## Assigned task:
The copy you print must match the listing exactly, with its pictures removed.

## Data provided:
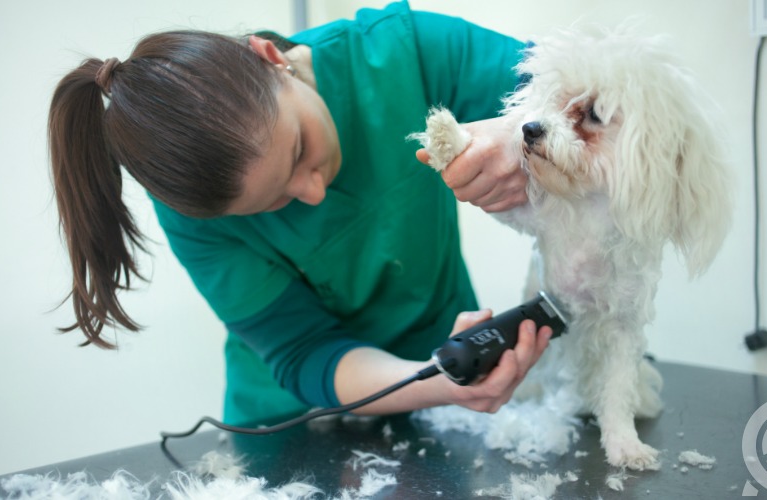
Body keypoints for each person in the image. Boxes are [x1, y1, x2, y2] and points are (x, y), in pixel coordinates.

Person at [49, 0, 553, 425]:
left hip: (447, 393)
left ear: (271, 59)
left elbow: (587, 101)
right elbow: (305, 349)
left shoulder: (404, 51)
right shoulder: (192, 215)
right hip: (294, 427)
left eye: (298, 151)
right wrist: (436, 384)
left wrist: (522, 135)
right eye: (274, 203)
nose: (312, 193)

## Written solution:
Body keypoints for each person in the image. Boxes are [x1, y1, x2, y2] and points are (x, y), in pixel coordinates.

Person at [49, 0, 553, 425]:
left hip: (447, 393)
left ear: (271, 59)
left elbow: (587, 101)
right elbow: (305, 349)
left shoulder: (404, 51)
right shoulder: (192, 215)
right hip: (294, 427)
left eye: (298, 151)
right wrist: (436, 384)
left wrist: (522, 135)
right eye: (274, 203)
nose: (312, 193)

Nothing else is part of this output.